### What you should do
Skip the images and repeat every entry word for word.

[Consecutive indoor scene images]
......
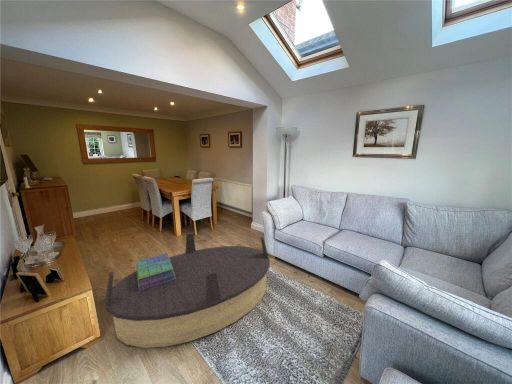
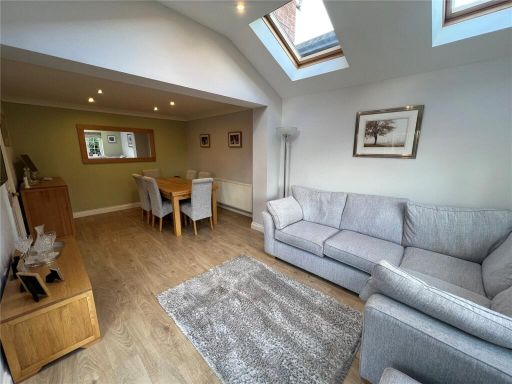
- stack of books [135,252,176,290]
- coffee table [103,232,271,349]
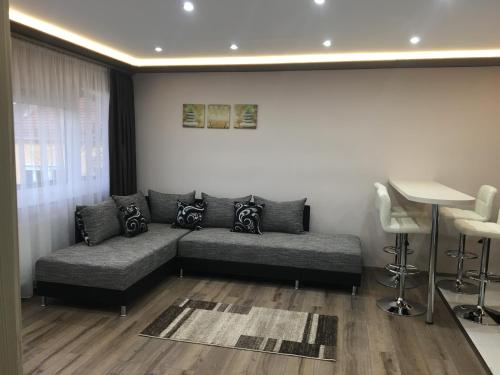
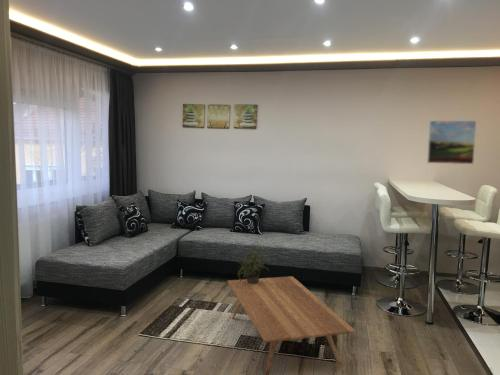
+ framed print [426,120,477,165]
+ potted plant [237,242,271,283]
+ coffee table [226,275,357,375]
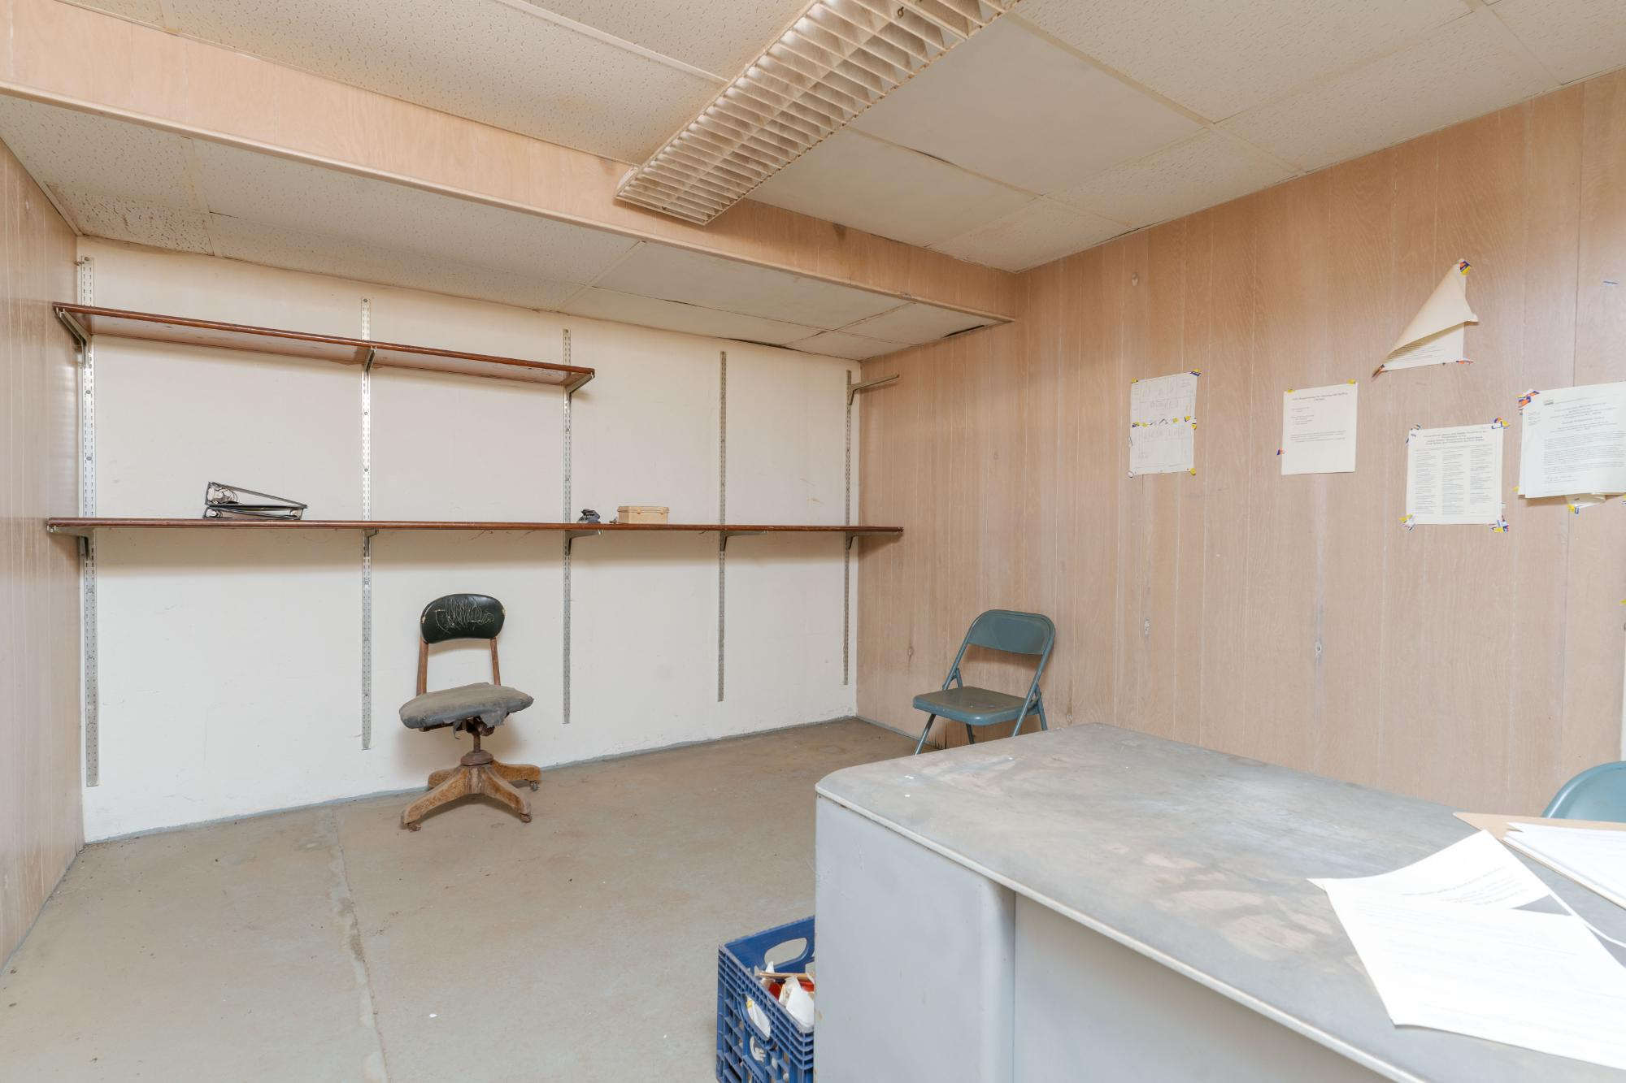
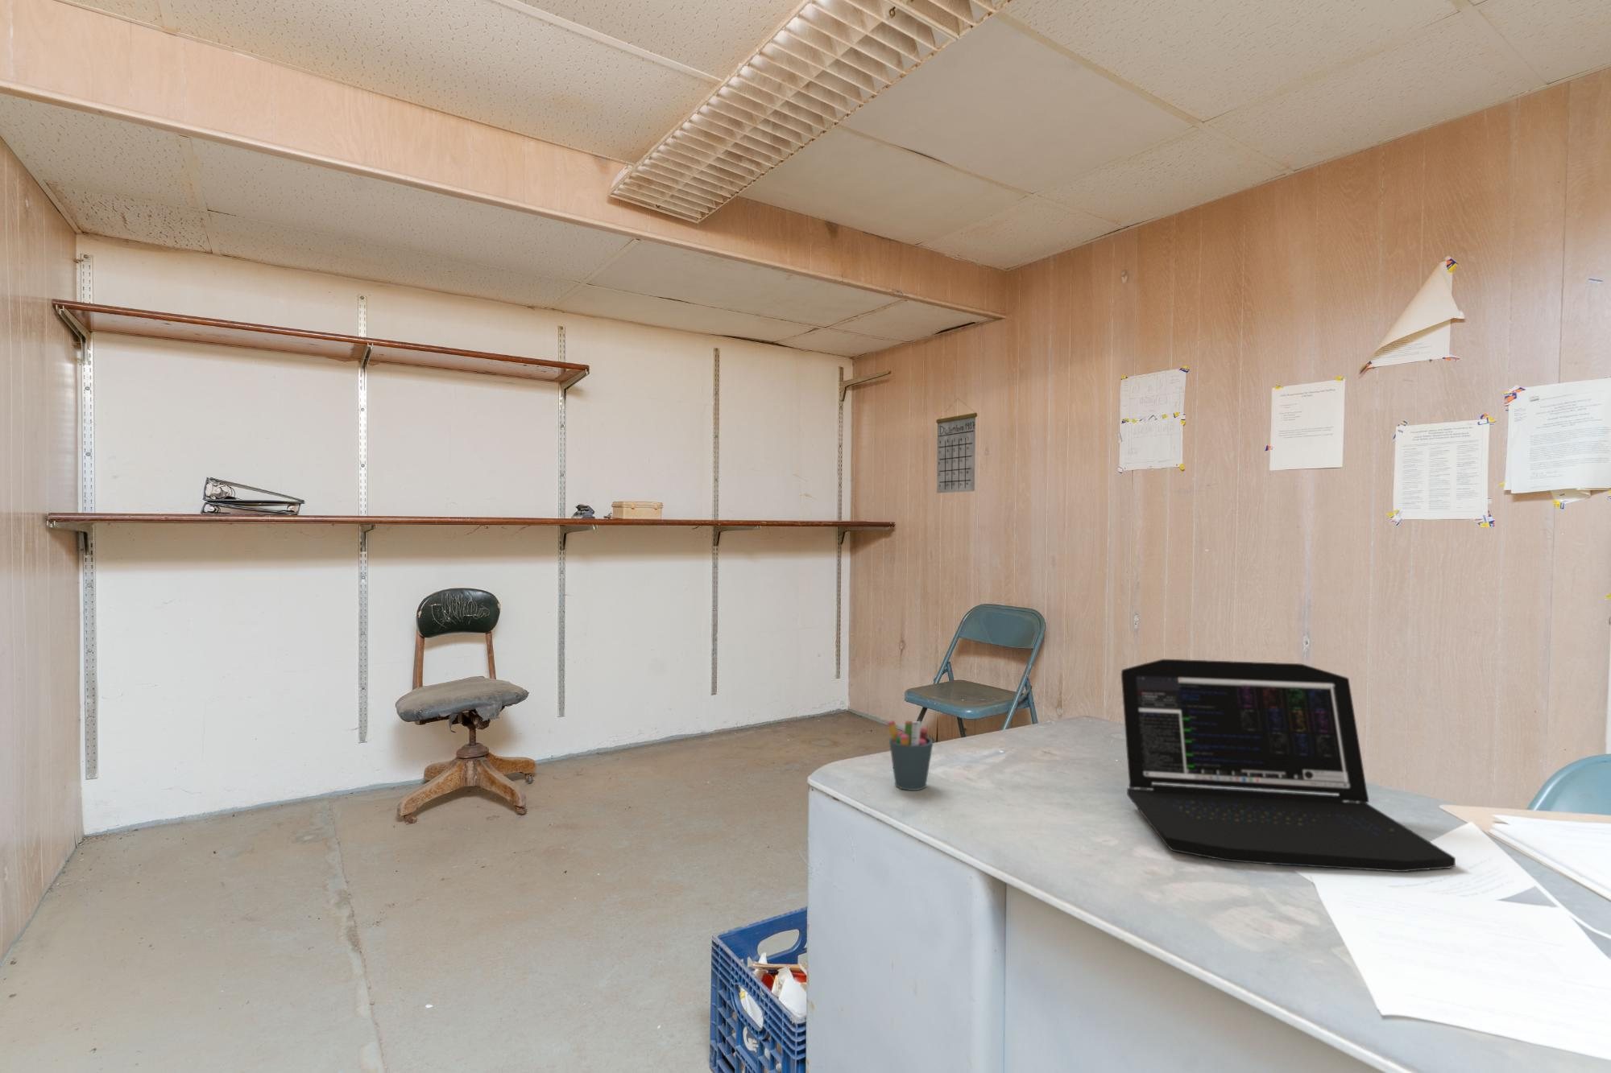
+ calendar [935,398,977,493]
+ laptop [1120,659,1456,873]
+ pen holder [886,720,933,792]
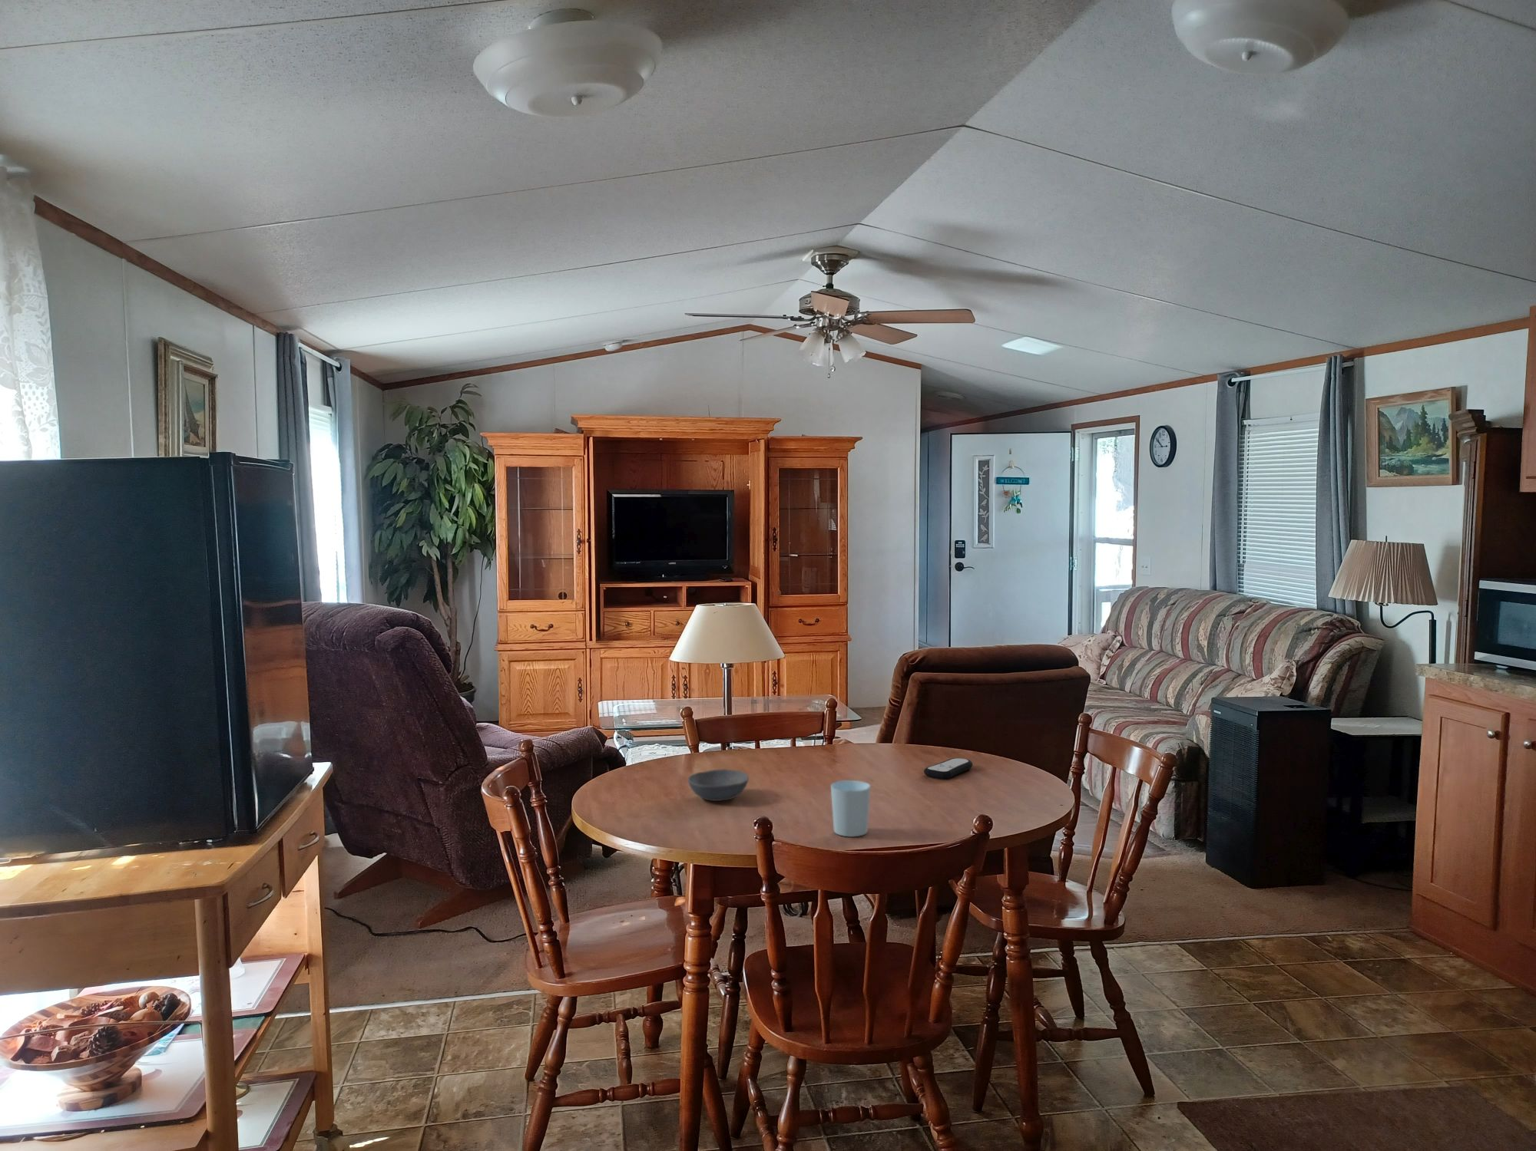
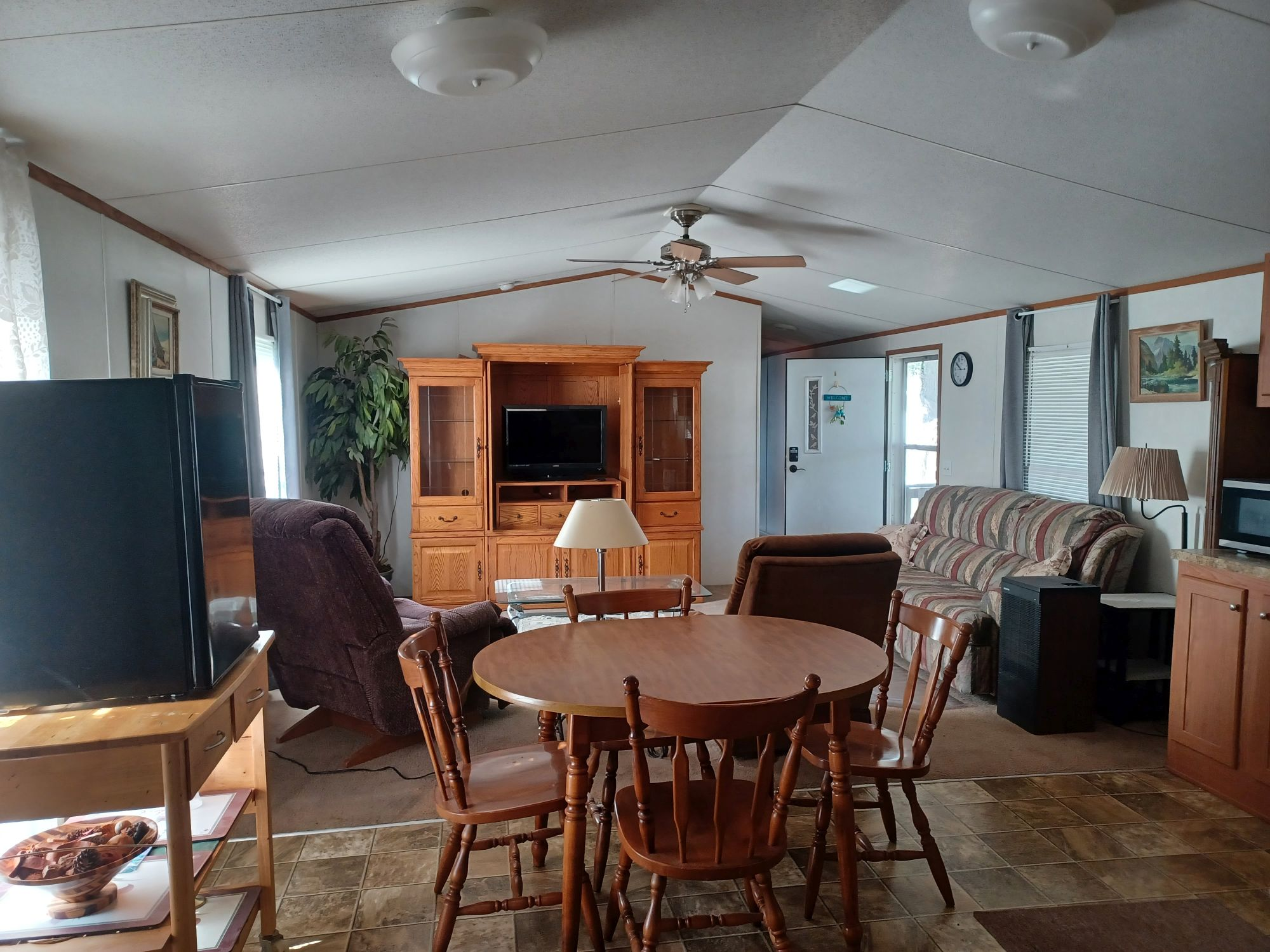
- remote control [923,757,974,780]
- bowl [687,768,750,802]
- cup [830,780,871,837]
......
### Task response
- stack of books [135,252,176,290]
- coffee table [103,232,271,349]
+ framed print [426,120,477,165]
+ potted plant [237,242,271,283]
+ coffee table [226,275,357,375]
+ calendar [935,398,977,493]
+ laptop [1120,659,1456,873]
+ pen holder [886,720,933,792]
- remote control [923,757,974,780]
- bowl [687,768,750,802]
- cup [830,780,871,837]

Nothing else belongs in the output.